Are The Photons That You See The Same Ones That Left The Sun?

We are taught that light behaves both like a particle and like a wave. We think of the photon as the particle form of light. Question: When a photon hits your eye as you look at the sky, or directly at the sun (through a really dark glass), is that the same photon that left the sun? Or does light operate more like electricity? The electron that powers my desk computer is just the result of a series of bumping electrons that eventually push a local electron through my power supply.
The sun at dusk. Image credit: Oliver Herold, CC BY 3.0

The sun at dusk. Image credit: Oliver Herold, CC BY 3.0

Originally posted at Forbes!

It depends on what that photon has been through – and in this case I mean that literally. Let’s start with the simple case, which in this case means I’m going to temporarily put you in space with invincible eyeballs to stare at the sun. In this case, the photon of light has left the sun, and travelled through the vacuum of space, and hit your eyeball. The photon that hits your eye is the same as the photon that left the surface of the sun.  This is pretty straightforward, as there isn’t anything that could have interfered with the beam of light making it to your eyes.

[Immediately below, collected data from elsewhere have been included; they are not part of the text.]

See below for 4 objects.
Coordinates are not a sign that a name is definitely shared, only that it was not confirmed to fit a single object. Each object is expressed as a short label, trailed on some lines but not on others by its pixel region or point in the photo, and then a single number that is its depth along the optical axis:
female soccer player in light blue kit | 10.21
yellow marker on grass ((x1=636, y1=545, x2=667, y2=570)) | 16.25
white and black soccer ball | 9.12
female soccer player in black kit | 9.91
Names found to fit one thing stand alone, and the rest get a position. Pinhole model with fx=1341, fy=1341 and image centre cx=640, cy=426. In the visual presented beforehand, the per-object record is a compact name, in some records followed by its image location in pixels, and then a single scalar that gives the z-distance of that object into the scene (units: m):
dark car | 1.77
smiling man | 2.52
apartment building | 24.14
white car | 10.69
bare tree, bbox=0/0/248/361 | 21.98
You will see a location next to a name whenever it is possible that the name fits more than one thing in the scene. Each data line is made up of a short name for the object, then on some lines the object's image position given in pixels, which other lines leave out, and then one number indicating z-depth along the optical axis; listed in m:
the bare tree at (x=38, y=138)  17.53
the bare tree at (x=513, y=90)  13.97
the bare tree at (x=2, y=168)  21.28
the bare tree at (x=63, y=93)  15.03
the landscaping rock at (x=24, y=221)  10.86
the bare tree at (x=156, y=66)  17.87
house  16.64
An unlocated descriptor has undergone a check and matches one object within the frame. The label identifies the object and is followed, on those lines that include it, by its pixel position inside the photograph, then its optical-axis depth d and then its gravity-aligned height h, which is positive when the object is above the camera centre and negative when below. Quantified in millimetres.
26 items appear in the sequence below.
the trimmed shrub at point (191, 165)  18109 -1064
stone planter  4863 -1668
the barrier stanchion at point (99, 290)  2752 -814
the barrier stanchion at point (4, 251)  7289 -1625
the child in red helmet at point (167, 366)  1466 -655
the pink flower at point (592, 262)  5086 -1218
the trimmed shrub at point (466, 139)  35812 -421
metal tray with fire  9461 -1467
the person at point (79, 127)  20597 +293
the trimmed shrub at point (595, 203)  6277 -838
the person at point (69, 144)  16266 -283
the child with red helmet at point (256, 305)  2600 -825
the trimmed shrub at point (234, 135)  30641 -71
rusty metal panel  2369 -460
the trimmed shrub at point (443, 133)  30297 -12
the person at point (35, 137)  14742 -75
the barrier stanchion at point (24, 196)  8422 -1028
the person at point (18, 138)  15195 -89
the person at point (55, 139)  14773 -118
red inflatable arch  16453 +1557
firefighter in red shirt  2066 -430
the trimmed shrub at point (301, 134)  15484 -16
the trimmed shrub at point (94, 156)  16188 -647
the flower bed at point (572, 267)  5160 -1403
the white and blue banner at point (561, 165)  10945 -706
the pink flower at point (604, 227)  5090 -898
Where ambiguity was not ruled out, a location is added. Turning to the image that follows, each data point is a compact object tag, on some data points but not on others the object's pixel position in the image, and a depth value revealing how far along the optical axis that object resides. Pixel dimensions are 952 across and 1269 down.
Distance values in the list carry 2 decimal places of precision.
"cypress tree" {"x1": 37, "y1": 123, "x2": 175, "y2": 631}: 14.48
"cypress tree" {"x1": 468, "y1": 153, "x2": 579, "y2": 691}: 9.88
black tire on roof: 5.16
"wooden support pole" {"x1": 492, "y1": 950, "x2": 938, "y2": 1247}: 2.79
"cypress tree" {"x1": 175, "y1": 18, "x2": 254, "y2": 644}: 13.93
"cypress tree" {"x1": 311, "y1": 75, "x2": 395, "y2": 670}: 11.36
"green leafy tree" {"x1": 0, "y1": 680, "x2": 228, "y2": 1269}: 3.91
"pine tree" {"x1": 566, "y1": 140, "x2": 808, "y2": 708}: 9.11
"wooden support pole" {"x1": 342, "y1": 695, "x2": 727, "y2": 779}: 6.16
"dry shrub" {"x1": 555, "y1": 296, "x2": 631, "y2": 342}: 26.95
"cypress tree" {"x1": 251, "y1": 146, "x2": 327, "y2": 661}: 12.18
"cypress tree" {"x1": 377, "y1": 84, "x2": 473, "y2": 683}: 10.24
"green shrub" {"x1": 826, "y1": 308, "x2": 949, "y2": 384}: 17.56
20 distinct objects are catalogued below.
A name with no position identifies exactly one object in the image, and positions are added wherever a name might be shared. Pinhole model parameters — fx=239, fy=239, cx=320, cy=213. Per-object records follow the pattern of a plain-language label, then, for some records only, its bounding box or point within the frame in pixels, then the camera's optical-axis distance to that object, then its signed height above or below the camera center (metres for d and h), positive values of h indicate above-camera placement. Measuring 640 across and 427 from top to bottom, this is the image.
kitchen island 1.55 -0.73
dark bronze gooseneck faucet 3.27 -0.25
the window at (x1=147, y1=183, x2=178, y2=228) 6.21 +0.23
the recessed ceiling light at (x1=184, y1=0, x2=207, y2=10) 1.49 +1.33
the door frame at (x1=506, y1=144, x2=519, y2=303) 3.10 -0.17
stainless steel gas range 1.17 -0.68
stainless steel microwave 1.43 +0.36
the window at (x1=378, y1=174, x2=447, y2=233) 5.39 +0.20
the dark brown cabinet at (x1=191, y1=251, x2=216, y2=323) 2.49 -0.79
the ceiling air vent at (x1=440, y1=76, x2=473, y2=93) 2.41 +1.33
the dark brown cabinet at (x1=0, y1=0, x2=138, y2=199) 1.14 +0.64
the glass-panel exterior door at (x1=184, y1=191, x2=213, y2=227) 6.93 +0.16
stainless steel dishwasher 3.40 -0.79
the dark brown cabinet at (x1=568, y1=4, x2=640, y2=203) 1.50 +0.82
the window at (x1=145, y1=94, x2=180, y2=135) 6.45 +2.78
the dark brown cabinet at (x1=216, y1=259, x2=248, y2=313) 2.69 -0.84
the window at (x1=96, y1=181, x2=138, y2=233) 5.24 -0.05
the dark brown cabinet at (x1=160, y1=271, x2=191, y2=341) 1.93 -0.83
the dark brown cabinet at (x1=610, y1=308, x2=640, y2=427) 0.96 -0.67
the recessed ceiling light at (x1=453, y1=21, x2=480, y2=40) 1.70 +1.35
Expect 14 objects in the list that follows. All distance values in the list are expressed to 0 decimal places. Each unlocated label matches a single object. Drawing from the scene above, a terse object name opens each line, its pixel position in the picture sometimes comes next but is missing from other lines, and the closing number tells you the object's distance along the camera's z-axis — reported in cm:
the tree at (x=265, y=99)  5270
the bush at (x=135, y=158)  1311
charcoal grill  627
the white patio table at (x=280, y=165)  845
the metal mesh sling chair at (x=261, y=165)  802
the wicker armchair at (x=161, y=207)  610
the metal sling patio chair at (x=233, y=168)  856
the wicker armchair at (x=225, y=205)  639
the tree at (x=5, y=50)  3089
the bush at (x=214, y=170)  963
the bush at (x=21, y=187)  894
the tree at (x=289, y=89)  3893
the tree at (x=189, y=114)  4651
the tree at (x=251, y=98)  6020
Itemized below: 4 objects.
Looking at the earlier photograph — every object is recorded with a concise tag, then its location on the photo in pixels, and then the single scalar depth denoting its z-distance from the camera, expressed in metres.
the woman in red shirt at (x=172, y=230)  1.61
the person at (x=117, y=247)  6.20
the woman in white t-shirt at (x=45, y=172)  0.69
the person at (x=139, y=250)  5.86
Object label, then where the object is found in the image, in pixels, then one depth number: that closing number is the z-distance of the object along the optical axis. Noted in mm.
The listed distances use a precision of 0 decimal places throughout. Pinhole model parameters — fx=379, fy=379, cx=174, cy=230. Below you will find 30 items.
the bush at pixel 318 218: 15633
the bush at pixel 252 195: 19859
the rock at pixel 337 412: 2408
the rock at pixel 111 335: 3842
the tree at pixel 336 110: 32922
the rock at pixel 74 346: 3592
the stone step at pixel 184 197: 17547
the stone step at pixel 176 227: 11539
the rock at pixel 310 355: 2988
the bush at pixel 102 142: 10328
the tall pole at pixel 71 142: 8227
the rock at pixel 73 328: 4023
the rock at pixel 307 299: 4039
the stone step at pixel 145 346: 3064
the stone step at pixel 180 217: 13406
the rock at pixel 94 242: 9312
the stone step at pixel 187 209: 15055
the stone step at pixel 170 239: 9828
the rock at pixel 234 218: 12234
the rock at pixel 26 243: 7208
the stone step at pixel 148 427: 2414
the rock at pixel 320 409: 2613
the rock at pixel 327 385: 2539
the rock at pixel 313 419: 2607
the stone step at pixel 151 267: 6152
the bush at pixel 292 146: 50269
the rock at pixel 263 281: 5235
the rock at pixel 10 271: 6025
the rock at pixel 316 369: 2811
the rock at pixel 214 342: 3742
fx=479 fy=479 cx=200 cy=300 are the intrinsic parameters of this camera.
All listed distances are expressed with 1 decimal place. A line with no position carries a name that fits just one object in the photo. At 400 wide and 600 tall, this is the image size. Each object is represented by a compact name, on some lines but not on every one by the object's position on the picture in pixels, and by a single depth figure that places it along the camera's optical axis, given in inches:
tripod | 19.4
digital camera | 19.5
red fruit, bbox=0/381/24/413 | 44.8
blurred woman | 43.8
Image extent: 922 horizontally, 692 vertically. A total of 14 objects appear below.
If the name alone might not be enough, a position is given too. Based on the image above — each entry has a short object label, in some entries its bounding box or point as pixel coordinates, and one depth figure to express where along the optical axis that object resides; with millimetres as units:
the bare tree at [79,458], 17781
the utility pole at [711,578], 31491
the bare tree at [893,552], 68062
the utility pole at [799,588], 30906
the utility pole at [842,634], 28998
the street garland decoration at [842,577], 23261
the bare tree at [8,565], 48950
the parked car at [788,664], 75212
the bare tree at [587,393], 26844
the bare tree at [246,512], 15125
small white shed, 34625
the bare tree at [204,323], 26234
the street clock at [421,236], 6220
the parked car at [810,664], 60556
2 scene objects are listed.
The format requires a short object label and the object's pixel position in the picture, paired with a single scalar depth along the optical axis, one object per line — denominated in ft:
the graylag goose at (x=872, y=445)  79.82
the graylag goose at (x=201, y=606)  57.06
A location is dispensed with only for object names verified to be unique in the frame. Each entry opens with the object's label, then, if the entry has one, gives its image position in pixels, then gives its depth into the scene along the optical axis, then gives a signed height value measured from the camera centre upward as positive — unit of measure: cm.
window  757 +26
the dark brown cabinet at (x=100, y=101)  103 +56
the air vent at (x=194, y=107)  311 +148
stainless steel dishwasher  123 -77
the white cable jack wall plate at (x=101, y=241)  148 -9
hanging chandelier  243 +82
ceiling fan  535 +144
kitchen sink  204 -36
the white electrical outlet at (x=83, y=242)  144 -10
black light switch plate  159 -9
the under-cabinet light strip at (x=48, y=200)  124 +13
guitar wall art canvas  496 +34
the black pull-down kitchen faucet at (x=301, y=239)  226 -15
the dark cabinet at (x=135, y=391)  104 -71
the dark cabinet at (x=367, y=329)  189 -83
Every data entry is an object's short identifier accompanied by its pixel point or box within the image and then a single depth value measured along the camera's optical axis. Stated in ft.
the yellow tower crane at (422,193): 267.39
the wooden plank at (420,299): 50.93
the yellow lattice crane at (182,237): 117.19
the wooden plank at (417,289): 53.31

Now, we can remove your eyeball invincibility, and give you back your dark glasses – welder’s glass is best for this sort of thing. Now the light has a bit of a barrier to make it through. The difference is not that the photons are pushing each other along like a current to make it through the dark glass, but that the vast majority of the photons don’t make it through the glass. That opacity is what makes it safe for you to view the sun this way; you’re not blasting your eyeballs with too much light. But the photons which do make it through should be the same as the ones that left the sun, something like eight minutes earlier. If I also put you back on the surface of the earth, there will be effectively no difference in how the photons behave. The atmosphere plays very little role in this story; by nature of us being able to see through it, it doesn’t affect visible light very much.

Glow in the dark bird figurine. Image credit: wikimedia user Lưu Ly, public domain.

Glow in the dark bird figurine. Image credit: wikimedia user Lưu Ly, public domain.

However, the constancy of photons from the sun doesn’t hold for all visible light photons that might make it to your eye. A photon of light can be absorbed by a material (say, dust, or a glow-in-the-dark dinosaur), and that material will temporarily gain the energy that had been held in the photon of light. That energy usually gets dumped back out again in the form of a new photon, and depending on the material that absorbed the light, that new photon can be in the visible. A glow-in-the-dark dinosaur, to stick with that example, absorbs ultraviolet light, and then radiates it back out in the visible over a period of time.

So if you’re looking up at the night sky or the daytime sky, those photons making it to your eye should be the exact same photons that left their respective stars. However, if you’re looking at something which is glowing under a blacklight, or a glow-in-the-dark toy, those photons are different from the ones that left the blacklight.